Damit entfernt sich die belangte Behörde allerdings vom ApG:
Auf die vollständige Umschließung durch die Standorte benachbarter Apotheken kommt es nicht an. Vielmehr ist maßgeblich, ob in Ansehung des Gebietes der Standorterweiterung die Voraussetzungen für die Konzessionserteilung vorliegen.
Im Übrigen hat die belangte Behörde mit ihrem Bescheid vom 27. Juli 2012 der Erstbehörde eben diese Prüfung (nämlich ein "Bedarfsprüfungsverfahren gemäß den §§ 46 ApG i.V.m. § 10 ApG") aufgetragen.
Die mit dieser tragenden Begründung vertretene Rechtsansicht entfaltete somit nicht nur gegenüber der Erstbehörde, sondern auch gegenüber der belangten Behörde selbst, welche mit dem angefochtenen Bescheid als nach § 73 Abs. 2 erster Satz AVG zuständig gewordene Behörde tätig wurde, Bindungswirkung.

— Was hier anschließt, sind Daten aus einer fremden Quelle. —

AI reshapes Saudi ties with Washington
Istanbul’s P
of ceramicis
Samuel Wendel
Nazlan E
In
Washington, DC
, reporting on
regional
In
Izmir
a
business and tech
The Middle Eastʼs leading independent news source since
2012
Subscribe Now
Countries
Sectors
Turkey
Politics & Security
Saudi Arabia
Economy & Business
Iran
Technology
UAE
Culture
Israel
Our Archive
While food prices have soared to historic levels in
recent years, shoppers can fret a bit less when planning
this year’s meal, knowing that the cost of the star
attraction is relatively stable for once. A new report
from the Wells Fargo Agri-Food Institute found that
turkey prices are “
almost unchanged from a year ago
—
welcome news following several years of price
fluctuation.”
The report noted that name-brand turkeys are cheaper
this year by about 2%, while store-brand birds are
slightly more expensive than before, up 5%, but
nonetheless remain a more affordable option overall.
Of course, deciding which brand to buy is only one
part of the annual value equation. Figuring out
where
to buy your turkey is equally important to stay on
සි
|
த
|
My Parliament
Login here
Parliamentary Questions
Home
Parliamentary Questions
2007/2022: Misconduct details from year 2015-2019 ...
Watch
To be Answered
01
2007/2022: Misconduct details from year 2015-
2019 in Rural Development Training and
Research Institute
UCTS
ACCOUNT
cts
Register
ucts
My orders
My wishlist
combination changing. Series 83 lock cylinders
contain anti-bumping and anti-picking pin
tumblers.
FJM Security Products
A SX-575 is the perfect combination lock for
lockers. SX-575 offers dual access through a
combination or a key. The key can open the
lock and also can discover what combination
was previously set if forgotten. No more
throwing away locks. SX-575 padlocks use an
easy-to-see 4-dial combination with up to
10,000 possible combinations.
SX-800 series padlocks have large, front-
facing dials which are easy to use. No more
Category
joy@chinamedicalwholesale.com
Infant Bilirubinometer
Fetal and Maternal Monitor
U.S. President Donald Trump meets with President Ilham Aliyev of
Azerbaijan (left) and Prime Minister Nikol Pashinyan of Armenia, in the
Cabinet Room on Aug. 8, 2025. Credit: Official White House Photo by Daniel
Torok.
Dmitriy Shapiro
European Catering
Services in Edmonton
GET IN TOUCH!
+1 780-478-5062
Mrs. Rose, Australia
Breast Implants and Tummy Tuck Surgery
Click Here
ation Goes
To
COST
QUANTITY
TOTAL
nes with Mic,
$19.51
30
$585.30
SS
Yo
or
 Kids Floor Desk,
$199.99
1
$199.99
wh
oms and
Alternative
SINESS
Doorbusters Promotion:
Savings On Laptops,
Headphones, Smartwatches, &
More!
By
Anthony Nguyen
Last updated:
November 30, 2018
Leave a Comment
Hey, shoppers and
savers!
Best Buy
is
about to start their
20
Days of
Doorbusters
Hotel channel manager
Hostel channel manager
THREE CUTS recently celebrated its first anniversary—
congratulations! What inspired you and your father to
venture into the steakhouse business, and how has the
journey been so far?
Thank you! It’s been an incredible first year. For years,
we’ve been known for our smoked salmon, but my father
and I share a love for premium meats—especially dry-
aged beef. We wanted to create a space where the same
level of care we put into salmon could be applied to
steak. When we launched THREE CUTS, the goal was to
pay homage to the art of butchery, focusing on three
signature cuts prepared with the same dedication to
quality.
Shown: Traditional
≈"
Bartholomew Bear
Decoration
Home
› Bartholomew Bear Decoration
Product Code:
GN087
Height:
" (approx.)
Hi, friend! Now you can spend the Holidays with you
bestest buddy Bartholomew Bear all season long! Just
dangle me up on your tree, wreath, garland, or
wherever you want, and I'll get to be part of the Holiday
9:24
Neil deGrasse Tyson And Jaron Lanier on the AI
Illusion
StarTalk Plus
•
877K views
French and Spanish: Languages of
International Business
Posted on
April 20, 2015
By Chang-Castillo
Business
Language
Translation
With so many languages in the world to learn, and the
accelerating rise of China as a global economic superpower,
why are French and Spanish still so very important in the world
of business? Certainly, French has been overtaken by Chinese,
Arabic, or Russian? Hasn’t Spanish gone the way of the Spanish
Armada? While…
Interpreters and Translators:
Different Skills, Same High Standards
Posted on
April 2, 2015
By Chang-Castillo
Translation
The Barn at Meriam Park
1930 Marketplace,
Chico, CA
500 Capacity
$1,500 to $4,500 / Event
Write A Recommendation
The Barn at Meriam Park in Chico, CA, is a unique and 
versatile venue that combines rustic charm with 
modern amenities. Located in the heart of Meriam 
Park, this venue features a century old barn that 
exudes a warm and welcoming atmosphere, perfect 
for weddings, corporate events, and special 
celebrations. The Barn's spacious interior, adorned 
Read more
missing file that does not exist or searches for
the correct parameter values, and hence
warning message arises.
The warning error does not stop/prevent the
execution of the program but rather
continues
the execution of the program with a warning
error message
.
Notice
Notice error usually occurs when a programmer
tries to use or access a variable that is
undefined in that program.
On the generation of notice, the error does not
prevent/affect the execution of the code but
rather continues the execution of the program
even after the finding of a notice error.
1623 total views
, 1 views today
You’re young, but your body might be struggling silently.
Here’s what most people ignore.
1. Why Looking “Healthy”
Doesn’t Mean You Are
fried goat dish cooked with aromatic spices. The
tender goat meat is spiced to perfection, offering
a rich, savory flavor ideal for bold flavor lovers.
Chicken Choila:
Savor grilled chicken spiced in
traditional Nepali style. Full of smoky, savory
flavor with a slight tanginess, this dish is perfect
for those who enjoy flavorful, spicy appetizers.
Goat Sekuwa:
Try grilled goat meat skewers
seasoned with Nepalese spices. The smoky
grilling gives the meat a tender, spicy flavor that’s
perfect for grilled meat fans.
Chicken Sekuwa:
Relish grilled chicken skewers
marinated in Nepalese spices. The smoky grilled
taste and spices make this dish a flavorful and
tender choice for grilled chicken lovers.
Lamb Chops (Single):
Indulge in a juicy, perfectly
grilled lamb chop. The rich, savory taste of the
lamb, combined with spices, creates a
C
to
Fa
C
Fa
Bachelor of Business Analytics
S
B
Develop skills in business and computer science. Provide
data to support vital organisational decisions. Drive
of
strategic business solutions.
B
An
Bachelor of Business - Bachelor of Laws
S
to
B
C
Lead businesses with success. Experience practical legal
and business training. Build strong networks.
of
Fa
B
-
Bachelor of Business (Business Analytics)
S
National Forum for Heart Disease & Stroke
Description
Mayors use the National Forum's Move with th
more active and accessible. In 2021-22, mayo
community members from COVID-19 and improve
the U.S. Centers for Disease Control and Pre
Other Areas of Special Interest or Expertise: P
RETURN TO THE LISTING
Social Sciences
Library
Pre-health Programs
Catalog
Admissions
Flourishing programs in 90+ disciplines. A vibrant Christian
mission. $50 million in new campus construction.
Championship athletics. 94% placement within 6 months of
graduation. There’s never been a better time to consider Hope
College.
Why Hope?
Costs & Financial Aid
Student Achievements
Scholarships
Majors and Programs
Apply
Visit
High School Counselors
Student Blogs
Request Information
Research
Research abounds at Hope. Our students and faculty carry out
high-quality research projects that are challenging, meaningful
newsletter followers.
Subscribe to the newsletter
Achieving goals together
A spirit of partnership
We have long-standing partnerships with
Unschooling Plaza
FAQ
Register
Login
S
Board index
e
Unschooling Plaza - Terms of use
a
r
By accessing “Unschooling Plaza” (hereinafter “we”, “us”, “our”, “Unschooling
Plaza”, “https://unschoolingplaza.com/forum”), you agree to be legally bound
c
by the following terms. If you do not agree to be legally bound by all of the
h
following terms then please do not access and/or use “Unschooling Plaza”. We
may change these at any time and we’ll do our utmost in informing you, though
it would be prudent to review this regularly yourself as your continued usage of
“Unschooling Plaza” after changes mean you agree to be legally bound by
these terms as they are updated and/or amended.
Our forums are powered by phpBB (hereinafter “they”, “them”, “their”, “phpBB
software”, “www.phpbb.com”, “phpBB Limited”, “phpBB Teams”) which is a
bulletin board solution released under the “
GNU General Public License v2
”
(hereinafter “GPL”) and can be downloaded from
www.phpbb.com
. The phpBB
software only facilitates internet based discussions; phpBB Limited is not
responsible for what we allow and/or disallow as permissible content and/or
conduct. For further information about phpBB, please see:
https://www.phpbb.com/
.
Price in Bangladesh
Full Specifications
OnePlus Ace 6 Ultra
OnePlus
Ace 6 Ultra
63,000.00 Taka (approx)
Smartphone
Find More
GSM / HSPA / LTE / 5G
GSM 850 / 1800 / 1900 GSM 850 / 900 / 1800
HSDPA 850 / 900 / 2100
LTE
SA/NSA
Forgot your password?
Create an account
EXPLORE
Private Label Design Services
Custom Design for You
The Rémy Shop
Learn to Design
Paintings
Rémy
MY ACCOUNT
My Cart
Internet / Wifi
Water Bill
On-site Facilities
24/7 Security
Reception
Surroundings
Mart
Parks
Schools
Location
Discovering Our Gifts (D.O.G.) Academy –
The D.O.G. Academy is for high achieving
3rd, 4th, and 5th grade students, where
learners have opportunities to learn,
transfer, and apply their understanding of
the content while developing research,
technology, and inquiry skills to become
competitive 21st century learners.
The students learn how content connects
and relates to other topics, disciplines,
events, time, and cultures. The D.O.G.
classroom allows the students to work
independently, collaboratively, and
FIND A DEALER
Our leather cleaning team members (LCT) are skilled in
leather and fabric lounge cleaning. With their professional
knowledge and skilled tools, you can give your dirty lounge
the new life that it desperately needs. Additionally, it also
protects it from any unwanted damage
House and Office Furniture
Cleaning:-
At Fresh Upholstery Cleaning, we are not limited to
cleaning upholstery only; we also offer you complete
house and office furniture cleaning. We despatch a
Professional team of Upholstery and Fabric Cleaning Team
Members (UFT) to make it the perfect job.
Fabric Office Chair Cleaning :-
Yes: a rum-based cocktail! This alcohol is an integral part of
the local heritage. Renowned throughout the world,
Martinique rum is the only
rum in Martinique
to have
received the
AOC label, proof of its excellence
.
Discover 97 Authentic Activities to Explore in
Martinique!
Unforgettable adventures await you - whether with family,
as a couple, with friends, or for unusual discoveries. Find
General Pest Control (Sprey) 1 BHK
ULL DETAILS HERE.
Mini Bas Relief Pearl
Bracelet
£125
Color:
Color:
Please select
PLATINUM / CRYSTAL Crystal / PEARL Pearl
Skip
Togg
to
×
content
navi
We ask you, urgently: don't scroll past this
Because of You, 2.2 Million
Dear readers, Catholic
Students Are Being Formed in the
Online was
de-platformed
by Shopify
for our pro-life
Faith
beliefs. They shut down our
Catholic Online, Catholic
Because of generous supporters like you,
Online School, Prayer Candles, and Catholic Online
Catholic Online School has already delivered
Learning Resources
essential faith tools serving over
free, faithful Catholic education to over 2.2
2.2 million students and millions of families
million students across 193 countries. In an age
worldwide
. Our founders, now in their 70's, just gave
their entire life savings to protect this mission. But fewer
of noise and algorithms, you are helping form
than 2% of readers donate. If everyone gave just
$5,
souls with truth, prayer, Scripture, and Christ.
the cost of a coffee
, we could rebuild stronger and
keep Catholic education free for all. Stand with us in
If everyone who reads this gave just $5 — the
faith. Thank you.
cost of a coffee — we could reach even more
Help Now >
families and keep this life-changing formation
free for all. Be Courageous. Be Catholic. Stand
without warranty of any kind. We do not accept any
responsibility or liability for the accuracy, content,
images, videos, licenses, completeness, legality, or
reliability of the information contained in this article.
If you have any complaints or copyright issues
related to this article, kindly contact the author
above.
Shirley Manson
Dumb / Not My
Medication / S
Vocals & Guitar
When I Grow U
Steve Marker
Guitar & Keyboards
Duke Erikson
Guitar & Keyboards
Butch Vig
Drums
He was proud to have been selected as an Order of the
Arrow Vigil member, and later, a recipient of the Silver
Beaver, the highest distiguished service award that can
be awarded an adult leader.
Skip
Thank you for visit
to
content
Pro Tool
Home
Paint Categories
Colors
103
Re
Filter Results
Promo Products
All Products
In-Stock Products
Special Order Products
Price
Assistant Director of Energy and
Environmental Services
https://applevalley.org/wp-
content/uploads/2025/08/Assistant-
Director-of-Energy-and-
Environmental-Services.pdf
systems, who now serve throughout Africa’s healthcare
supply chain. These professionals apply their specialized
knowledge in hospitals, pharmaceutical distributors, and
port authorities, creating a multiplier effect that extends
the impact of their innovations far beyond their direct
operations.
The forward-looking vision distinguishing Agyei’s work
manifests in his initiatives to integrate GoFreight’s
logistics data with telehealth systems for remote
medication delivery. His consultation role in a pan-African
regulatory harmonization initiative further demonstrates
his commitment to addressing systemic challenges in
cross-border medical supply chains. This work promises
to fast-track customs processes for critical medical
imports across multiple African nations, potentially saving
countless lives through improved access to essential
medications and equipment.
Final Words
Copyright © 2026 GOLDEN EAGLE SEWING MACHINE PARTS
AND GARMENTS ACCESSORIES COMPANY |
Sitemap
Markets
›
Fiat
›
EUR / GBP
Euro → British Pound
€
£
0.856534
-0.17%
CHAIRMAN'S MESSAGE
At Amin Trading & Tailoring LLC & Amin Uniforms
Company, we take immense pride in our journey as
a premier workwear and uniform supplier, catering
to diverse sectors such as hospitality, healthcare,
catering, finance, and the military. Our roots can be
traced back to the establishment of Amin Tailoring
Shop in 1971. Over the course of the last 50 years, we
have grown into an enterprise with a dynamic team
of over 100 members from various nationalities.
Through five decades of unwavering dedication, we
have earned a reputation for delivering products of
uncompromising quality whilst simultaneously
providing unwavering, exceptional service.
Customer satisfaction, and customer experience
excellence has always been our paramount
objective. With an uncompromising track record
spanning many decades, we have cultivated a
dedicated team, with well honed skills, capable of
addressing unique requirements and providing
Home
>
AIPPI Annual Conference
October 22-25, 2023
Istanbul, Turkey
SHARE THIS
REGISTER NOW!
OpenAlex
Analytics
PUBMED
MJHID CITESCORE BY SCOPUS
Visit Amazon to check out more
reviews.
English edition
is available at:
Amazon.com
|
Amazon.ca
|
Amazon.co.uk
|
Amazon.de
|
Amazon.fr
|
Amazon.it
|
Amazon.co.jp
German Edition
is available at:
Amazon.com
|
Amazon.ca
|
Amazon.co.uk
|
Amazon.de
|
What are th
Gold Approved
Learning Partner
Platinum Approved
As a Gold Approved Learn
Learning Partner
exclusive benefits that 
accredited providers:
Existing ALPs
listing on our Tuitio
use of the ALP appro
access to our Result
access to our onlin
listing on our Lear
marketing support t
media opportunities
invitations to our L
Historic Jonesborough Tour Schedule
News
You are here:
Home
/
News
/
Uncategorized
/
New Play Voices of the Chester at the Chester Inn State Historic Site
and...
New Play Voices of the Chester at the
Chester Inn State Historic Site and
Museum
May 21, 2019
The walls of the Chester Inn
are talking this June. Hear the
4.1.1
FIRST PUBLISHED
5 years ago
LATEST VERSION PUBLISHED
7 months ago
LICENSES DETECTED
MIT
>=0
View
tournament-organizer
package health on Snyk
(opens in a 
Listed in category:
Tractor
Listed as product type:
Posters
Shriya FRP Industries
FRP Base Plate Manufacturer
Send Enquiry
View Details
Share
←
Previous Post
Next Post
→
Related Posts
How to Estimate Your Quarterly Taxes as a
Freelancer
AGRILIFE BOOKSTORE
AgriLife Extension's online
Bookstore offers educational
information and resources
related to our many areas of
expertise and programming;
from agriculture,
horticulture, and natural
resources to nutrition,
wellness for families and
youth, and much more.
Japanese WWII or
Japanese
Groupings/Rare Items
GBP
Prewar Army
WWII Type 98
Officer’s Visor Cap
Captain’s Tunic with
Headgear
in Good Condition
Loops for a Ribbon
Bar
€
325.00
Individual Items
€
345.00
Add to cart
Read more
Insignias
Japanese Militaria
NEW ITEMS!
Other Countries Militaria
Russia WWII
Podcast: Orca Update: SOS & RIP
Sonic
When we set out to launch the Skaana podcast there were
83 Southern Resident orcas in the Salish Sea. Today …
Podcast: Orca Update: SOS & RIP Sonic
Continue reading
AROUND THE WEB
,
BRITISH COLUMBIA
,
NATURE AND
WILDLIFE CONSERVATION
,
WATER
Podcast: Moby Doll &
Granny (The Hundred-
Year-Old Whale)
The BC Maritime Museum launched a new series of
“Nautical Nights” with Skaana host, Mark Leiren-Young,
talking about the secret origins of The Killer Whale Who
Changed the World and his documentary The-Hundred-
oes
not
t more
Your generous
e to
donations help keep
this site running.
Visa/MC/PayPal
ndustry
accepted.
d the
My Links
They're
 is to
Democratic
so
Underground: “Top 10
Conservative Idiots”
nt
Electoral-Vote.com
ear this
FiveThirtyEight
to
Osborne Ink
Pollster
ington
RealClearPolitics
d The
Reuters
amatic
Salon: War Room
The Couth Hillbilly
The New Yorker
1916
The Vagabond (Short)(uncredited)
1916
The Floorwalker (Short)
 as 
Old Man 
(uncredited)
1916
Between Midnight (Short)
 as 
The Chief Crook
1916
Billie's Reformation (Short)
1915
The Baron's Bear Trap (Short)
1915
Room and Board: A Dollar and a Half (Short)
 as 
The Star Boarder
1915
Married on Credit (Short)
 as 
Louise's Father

3.3. Infolge der Missachtung der dem eigenen Bescheid vom 27. Juli 2012 zugrunde liegenden Rechtsansicht hat die belangte Behörde den vorliegend angefochtenen Bescheid mit inhaltlicher Rechtswidrigkeit belastet, sodass dieser gemäß § 42 Abs. 2 Z. 1 VwGG (in der hier gemäß § 79 Abs. 11 letzter Satz VwGG i.d.F. BGBl. I Nr. 122/2013 noch maßgeblichen Fassung, die bis zum Ablauf des 31. Dezember 2013 in Geltung stand) aufzuheben war.
4. Der Ausspruch über den Aufwandersatz stützt sich gemäß § 79 Abs. 11 letzter Satz VwGG (idF BGBl. I Nr. 122/2013) und § 3 Z. 1 VwGH-Aufwandersatzverordnung 2014 auf die §§ 47 ff VwGG (in der bis zum Ablauf des 31. Dezember 2013 geltenden Fassung) iVm der VwGH-Aufwandersatzverordnung 2008.